Kementerian Desa Terbitkan 5 Payung Hukum Perdesaan
Menteri Desa, PDT, dan Transmigrasi Marwan Jafar
Menteri Desa, PDT, dan Transmigrasi Marwan Jafar (sumber: Suara Pembaruan / Ruht Semiono)

Kementerian Desa, Pembangunan Daerah Tertinggal, dan Transmigrasi (Kemdes) telah menandatangani lima Peraturan Menteri (Permen), sebagai payung hukum terkait perdesaan. Di antaranya, menyangkut kewenangan, keuangan, musyawarah, pelatihan, dan pendampingan.

“Semua Peraturan Menteri itu sudah disiapkan.

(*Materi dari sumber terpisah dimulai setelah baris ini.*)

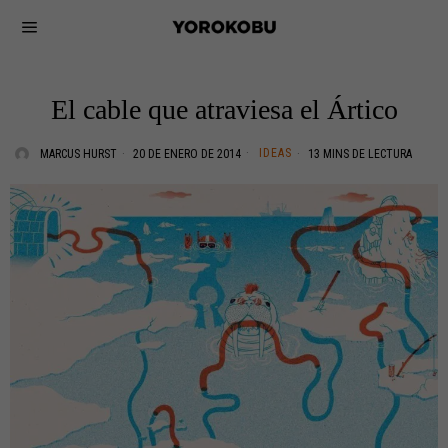
El cable que atraviesa el Ártico
IDEAS
MARCUS HURST
20 DE ENERO DE 2014
13 MINS DE LECTURA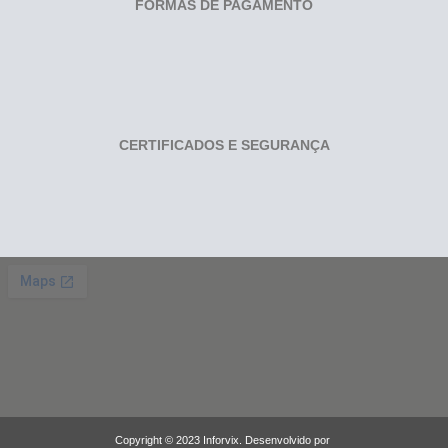
FORMAS DE PAGAMENTO
CERTIFICADOS E SEGURANÇA
Copyright © 2023 Inforvix. Desenvolvido por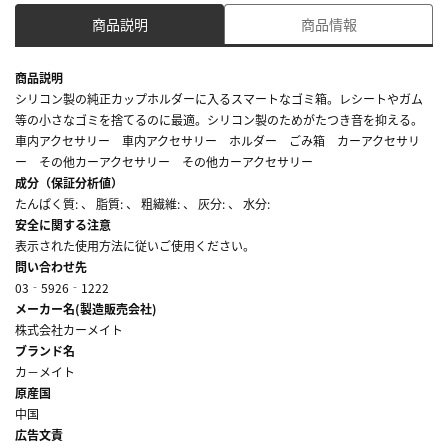
商品説明
商品情報
商品説明
シリコン製の純正カップホルダーに入るスマートなゴミ箱。レシートやガム
等の小さなゴミを捨てるのに最適。シリコン製のためがたつき音を抑える。
車内アクセサリー 車内アクセサリー ホルダー ごみ箱 カーアクセサリ
ー その他カーアクセサリー その他カーアクセサリー
成分（保証分析値）
たんぱく質: 、 脂質: 、 粗繊維: 、 灰分: 、 水分:
安全に関する注意
表示された使用方法に従いご使用ください。
問い合わせ先
03‐5926‐1222
メーカー名(製造販売会社)
株式会社カーメイト
ブランド名
カ－メイト
原産国
中国
広告文責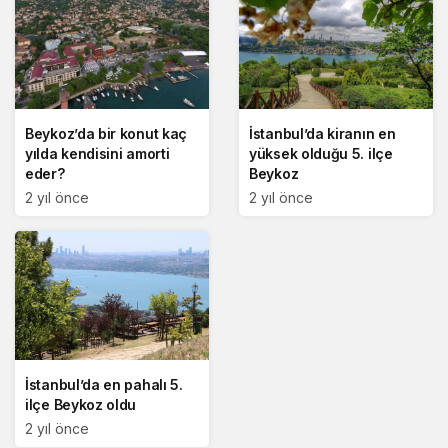
Beykoz’da bir konut kaç
İstanbul’da kiranın en
yılda kendisini amorti
yüksek olduğu 5. ilçe
eder?
Beykoz
2 yıl önce
2 yıl önce
İstanbul’da en pahalı 5.
ilçe Beykoz oldu
2 yıl önce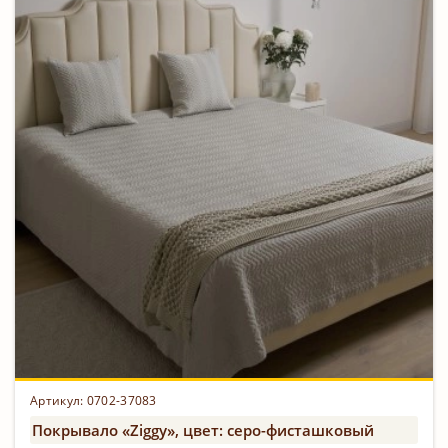
Артикул: 0702-37083
Покрывало «Ziggy», цвет: серо-фисташковый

Saya sudah tandatangani dan akan segera disampaikan kepada seluruh desa, dalam rangka mengatur kebijakan-kebijakan, dalam rangka pelaksanaan Undang-undang Desa,” ujar Menteri Desa, Marwan Jafar, saat melangsungkan teleconference dengan Kabupaten Lampung Timur dan Tasikmalaya Jawa Barat, di Gedung Transmigrasi Kalibata, Jakarta, Senin (22/12).

Peraturan Menteri itu, kata Marwan, untuk mengatur regulasi teknis, sehingga ada payung hukum dan rujukan dalam penyusunan anggaran desa. Menurutnya, Undang-undang (UU) Desa mengamanatkan kepada pemerintah untuk mengalokasikan anggaran dana desa sebesar 10 persen, di luar dana transfer daerah atau sekitar Rp 1,4 miliar per desa.

Namun dipastikan alokasi dana itu tidak mencapai angka Rp 1,4 miliar, karena minimnya dana yang dianggarkan di APBN. Pemerintah mengalokasikan Rp 9,01 triliun untuk alokasi dana ke desa-desa, atau dengan kata lain, desa hanya mendapatkan dana Rp 120 juta per desa.

“Itu yang akan kami perjuangkan, kami minta direvisi. Paling tidak diperlukan dana Rp 29 triliun, atau satu desa mendapatkan dana sekitar 350 juta lebih,” katanya.

Diawasi KPK
“Saya berpesan kepada kepala desa, agar pelaporan dana harus transparan dan dapat dipertanggungjawabkan. KPK akan mengawasi langsung dana ini. Penggunaan dana tersebut juga harus disesuaikan dengan potensi masyarakat desa,” ujar Marwan.

Dan yang perlu diingat, kata Marwan, adalah bagaimana tetap menguatkan sumber daya manusia. “Nantinya akan ada pelatihan-pelatihan untuk penguatan sumber daya manusia masyarakat desa dan aparatur desa,” papar dia.

Mengenai revisi dana Pembedayaan Masyarakat Desa (PMD), Marwan mengatakan, akan mengajukan revisi dari sebelumnya Rp 9,07 triliun menjadi Rp 29 triliun. “Kita akan ajukan revisi, dinaikkan menjadi Rp 29 triliun. Dana PMD tersebut akan disalurkan ke 74.000 desa, sesuai dengan amanat UU Desa,” ujarnya.

“Upaya peningkatan anggaran tersebut akan dibahas di Dewan Perwakilan Rakyat (DPR), setelah masa reses. Peningkatan anggaran akan fokus pada modal infrastruktur, pembangunan irigasi, dan sebagai modal operasi desa, badan usaha milik desa (Bumdes), pembangunan pasar desa, dan lainnya,” katanya.

Saat berlangsungnya teleconferce, sebagian besa kepala desa mengeluhkan buruknya infrastruktur di wilayah pedesaan. Seorang kepala desa di Lampung Timur, Musa mengatakan, infrastruktur di desanya sangat buruk, sehingga sulit membawa hasil pertanian.

Merespons keluhan tersebut, Marwan mengatakan, infrastruktur perdesaan pasti menjadi hal yang dipikirkan dan memang sudah harus menjadi bagian yang diprioritaskan. “Semua keluhan sudah saya catat, dan soal infrastruktur memang menjadi masalah semua perdesaan. Menjadi catatan penting untuk segera dilanjuti,” kata Marwan berjanji.